Perinatal/infantile- and juvenile-onset HPP patients treated with asfotase alfa had reductions in plasma tissue nonspecific alkaline phosphatase (TNSALP) substrates inorganic pyrophosphate (PPi) and pyridoxal 5-phosphate (PLP) within 6 to 12 weeks of treatment. However, reductions in plasma PPi and PLP concentrations did not correlate with clinical outcomes. Bone biopsy data from perinatal/infantile-onset and juvenile-onset HPP patients treated with asfotase alfa demonstrated decreases in osteoid volume and thickness indicating improved bone mineralization.

Pregnancy And Lactation

Pregnancy

There are no available data regarding use asfotase alfa during pregnancy to inform a drug-associated risk. Animal data did not reveal evidence of impaired fertility or harm to the fetus when administered at doses causing plasma exposures up to 21 and 24 times, respectively, the exposure at the recommended human dose.
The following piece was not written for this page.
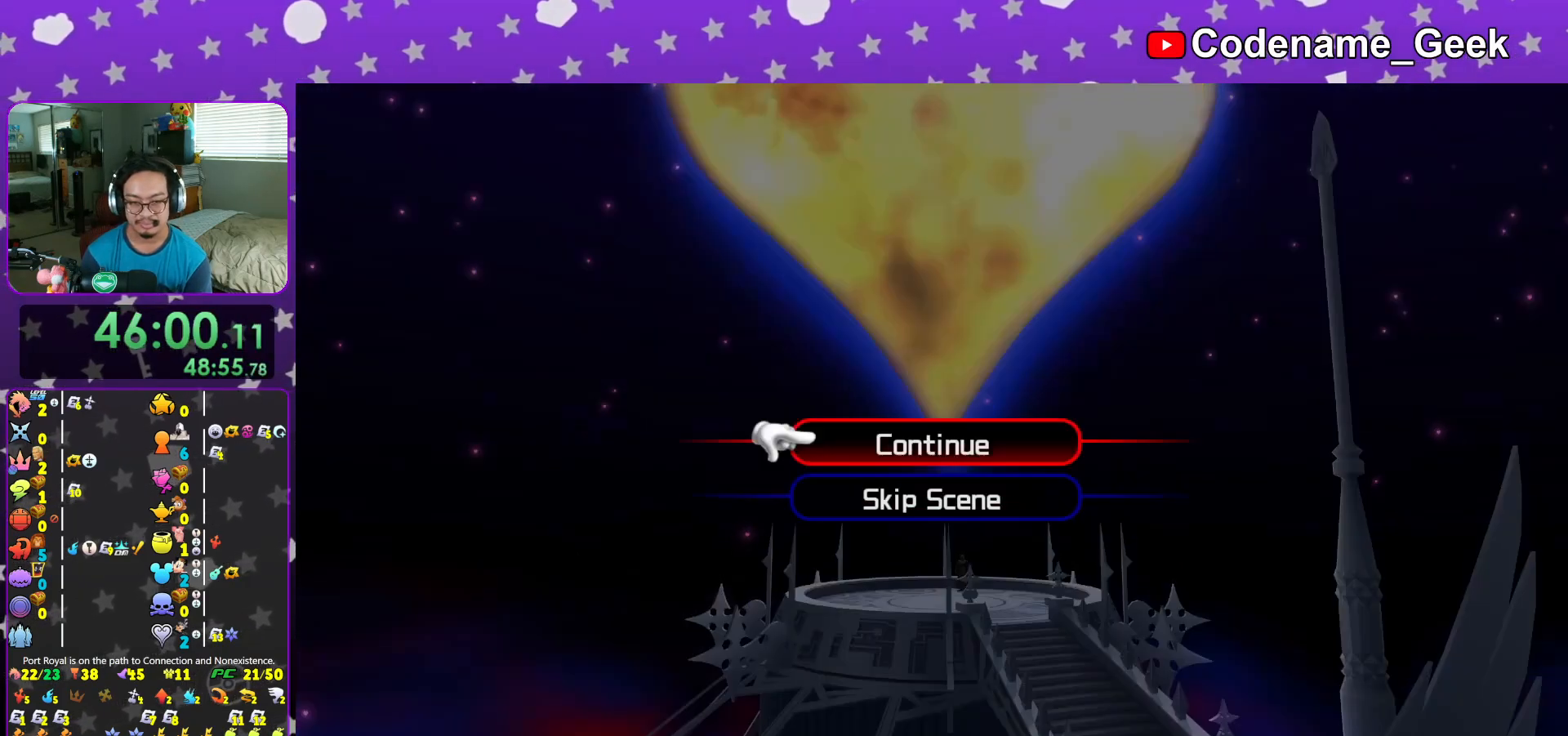
{"buttons": ["B"], "left_stick": "center", "right_stick": "center", "events": [[83, "DPAD_DOWN", "down"], [83, "DPAD_RIGHT", "down"], [100, "A", "down"], [150, "DPAD_RIGHT", "up"], [184, "DPAD_DOWN", "up"], [234, "A", "up"], [300, "A", "down"], [400, "B", "down"], [434, "A", "up"]]}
There are no data on the presence of asfotase alfa in human milk, the effects on a breast-fed infant, or the effects on milk production. Consider the benefits of breast-feeding, the risk of potential infant drug exposure, and the risk of an untreated or inadequately treated condition. If a breast-feeding infant experiences an adverse effect related to a maternally administered drug, healthcare providers are encouraged to report the adverse effect to the FDA.